Brief:
Starting at the beginning of the data and stopping after the line that contains "family: Crambidae", rewrite those lines with every "common name" changed to "vernacular name" and nothing else altered.

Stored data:
· · · ·
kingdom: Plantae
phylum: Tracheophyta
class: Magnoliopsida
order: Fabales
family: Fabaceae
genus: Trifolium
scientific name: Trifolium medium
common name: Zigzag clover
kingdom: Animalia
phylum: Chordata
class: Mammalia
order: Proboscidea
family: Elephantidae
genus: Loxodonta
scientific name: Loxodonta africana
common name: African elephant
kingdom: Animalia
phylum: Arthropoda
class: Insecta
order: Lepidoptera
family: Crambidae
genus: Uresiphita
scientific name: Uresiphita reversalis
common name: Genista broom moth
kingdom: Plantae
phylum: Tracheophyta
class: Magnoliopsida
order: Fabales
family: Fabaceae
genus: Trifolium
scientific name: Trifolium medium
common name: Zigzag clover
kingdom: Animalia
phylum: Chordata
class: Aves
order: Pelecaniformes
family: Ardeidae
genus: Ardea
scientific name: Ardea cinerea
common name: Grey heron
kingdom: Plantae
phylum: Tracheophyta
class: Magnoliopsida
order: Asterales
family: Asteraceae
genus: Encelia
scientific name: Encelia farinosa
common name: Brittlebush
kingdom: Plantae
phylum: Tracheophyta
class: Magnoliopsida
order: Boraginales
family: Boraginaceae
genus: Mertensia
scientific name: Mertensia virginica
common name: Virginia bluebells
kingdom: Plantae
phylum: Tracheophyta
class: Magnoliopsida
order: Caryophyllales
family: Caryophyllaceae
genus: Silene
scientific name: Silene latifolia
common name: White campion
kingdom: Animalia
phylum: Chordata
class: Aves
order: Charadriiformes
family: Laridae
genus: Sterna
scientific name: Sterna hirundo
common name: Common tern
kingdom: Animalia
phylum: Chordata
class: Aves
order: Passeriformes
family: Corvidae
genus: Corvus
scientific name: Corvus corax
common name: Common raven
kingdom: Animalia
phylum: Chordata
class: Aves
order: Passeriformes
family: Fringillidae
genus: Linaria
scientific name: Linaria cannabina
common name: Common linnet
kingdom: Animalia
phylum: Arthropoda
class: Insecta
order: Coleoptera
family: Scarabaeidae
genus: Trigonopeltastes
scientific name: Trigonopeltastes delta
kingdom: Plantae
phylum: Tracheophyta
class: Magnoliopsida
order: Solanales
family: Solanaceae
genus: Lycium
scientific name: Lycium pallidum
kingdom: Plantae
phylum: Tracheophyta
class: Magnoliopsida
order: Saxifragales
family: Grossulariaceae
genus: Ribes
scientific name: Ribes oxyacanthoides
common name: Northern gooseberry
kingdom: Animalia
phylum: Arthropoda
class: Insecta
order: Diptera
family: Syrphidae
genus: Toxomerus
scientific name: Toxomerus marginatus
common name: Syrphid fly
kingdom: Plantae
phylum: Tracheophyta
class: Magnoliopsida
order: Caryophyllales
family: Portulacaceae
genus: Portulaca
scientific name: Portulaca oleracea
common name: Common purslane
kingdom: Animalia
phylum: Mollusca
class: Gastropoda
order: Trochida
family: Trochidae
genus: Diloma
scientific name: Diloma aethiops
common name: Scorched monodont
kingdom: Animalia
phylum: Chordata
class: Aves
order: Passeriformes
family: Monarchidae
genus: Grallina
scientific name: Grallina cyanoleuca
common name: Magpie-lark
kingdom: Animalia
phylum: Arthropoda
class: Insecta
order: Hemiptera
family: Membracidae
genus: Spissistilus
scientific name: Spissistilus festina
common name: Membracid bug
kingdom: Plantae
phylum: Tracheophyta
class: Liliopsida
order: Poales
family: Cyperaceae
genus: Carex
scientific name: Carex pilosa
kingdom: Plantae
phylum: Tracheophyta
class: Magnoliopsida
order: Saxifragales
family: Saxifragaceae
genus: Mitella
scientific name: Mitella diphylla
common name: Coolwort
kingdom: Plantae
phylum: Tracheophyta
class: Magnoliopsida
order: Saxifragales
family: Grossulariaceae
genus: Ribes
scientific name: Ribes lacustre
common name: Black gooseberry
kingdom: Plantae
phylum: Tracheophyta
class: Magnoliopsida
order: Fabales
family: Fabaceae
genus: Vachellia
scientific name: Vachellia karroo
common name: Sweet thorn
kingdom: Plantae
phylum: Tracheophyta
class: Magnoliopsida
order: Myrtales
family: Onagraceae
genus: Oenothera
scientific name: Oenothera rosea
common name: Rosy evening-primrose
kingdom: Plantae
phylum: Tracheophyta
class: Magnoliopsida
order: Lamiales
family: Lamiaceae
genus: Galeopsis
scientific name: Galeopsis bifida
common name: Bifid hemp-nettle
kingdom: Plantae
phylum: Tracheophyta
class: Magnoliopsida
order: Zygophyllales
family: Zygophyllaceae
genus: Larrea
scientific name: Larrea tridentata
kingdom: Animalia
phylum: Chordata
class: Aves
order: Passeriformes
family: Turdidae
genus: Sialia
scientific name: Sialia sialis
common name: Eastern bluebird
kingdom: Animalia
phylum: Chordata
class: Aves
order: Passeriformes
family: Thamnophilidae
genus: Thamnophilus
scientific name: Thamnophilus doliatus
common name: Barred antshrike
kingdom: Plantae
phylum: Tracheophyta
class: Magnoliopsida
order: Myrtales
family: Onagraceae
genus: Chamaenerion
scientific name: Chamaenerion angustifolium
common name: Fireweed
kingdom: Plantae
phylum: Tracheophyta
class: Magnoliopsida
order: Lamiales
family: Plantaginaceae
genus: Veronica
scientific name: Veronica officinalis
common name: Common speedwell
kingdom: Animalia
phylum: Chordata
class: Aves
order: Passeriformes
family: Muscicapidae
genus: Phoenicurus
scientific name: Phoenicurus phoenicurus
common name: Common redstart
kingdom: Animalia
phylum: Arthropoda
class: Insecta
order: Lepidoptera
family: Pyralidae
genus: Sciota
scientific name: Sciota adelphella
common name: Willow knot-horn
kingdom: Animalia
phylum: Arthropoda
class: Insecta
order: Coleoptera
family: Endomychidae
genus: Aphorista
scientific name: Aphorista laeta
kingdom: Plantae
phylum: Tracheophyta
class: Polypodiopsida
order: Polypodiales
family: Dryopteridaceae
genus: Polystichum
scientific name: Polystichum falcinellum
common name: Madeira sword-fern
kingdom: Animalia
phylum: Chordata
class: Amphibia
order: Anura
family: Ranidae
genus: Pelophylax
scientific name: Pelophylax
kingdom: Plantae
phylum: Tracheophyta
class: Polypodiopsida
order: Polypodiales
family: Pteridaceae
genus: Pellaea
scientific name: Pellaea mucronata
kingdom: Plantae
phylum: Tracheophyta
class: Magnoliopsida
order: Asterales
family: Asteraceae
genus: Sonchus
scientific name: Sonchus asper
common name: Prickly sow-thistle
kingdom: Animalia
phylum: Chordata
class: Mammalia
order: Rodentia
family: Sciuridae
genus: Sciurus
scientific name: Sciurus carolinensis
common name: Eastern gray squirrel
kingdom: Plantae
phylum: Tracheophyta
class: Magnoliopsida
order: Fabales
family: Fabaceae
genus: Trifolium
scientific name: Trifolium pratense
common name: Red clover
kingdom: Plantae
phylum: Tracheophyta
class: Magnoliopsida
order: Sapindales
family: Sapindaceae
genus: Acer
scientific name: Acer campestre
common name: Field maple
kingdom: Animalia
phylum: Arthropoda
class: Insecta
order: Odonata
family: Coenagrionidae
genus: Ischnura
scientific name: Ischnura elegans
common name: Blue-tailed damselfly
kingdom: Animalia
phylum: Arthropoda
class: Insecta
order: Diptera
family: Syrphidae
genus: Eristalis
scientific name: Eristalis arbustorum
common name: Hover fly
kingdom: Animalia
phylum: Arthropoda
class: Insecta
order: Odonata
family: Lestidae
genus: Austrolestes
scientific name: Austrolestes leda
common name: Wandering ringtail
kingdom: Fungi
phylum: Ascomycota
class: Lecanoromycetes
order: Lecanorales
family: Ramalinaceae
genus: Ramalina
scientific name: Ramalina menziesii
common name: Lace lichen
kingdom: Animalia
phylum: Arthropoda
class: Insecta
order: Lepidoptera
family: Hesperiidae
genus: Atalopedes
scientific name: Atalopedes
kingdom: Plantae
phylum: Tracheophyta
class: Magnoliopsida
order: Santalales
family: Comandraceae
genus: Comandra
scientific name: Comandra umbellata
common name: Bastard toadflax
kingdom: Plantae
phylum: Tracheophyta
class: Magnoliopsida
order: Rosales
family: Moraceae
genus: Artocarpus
· · · ·
Problem solution:
kingdom: Plantae
phylum: Tracheophyta
class: Magnoliopsida
order: Fabales
family: Fabaceae
genus: Trifolium
scientific name: Trifolium medium
vernacular name: Zigzag clover
kingdom: Animalia
phylum: Chordata
class: Mammalia
order: Proboscidea
family: Elephantidae
genus: Loxodonta
scientific name: Loxodonta africana
vernacular name: African elephant
kingdom: Animalia
phylum: Arthropoda
class: Insecta
order: Lepidoptera
family: Crambidae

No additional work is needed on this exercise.